Editor's note: this is a clip we first brought you on the blog.
In April, the Blaze told you about "Game Change," the upcoming HBO movie based on the bestselling book by the same name. The book, written by John Heilemann (New York Magazine) and Mark Halperin (Time Magazine), delves deeply into the 2008 political drama created by the Obama, Clinton, McCain and Palin campaigns.
This week, HBO released the first sneak-peak of the film, which is set to debut in March. The Hollywood Reporter has more:
The first footage of HBO Films' 2008 election telepic Game Change has arrived and offers the first glimpse of Julianne Moore as Sarah Palin.
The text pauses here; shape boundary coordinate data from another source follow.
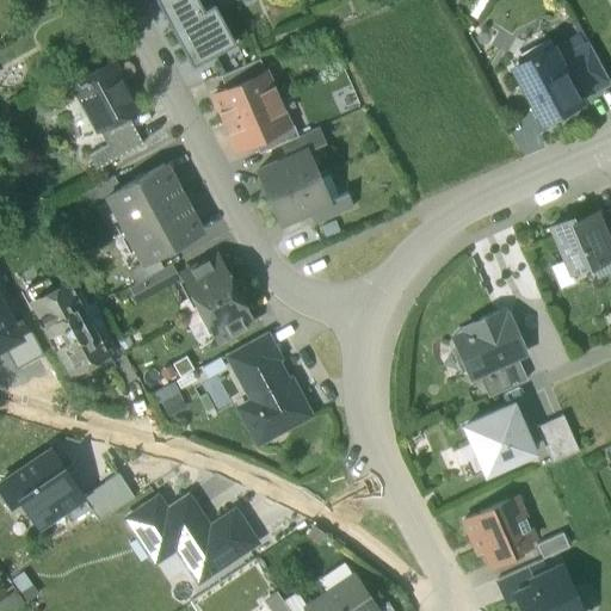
[(154,0),(192,66),(235,43),(211,4),(203,10),(197,0),(154,0)]
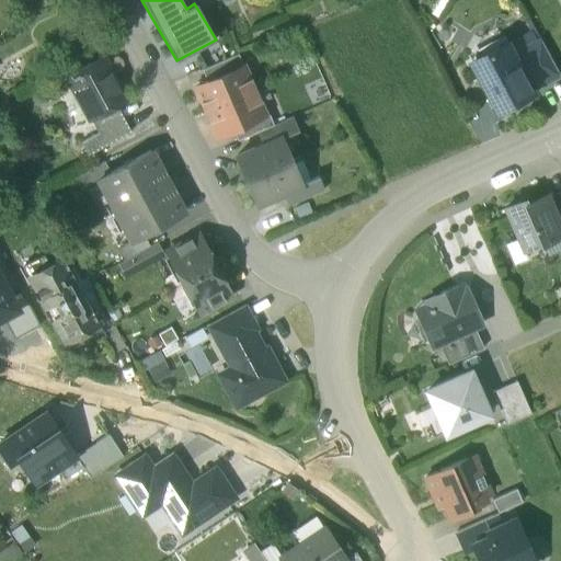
[(542,41),(516,55),(535,89),(560,75),(542,41)]
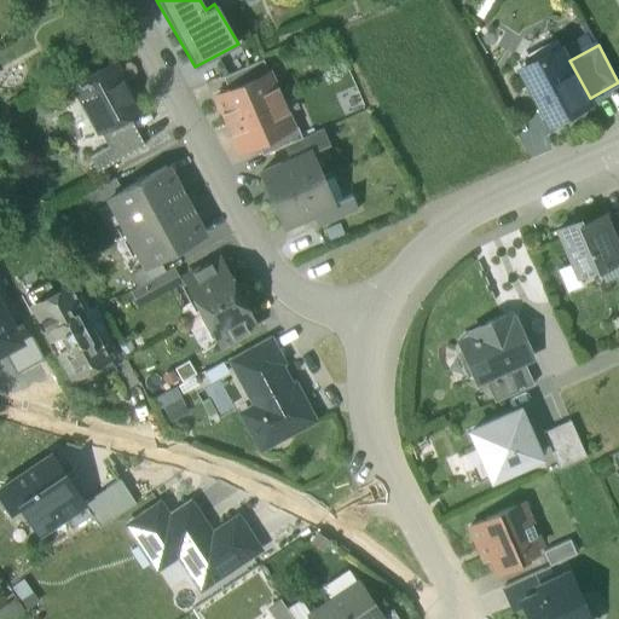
[(562,47),(524,68),(554,123),(593,103),(570,61),(562,47)]
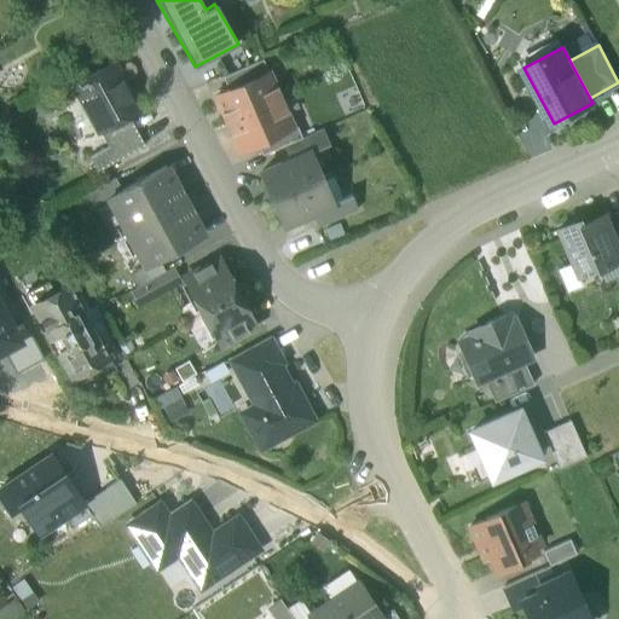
[(262,61),(223,77),(227,91),(267,74),(262,61)]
In the short promo, Moore delivers the words that would go on to change politics when Palin says, "I will be honored to accept your nomination for vice president of the United States."
Below, watch the promo that has critics buzzing:
In the flick, Ed Harris plays John McCain and Woody Harrelson plays his campaign manager. The movie was directed by Jay Roach and the script was written by Danny Strong.
Here's a synopsis of the "Game Change" book, which provides more insight into what one can expect from the film:
In 2008 , the presidential election became blockbuster entertainment. Everyone was watching as the race for the White House unfolded like something from the realm of fiction. The meteoric rise and historic triumph of Barack Obama. The shocking fall of the House of Clinton—and the improbable resurrection of Hillary as Obama’s partner and America’s face to the world. The mercurial performance of John McCain and the mesmerizing emergence of Sarah Palin. But despite the wall-to-wall media coverage of this spellbinding drama, remarkably little of the real story behind the headlines had been told—until now.
In Game Change, John Heilemann and Mark Halperin pull back the curtains on the Obama, Clinton, McCain, and Palin campaigns. Based on hundreds of interviews with the people who lived thestory, Game Change is a reportorial tour de force that reads like a fast-paced novel.
We'll have to wait and see how the film treats the then-candidates before making an official determination about its fairness and accuracy. Either way, it should be a fascinating watch.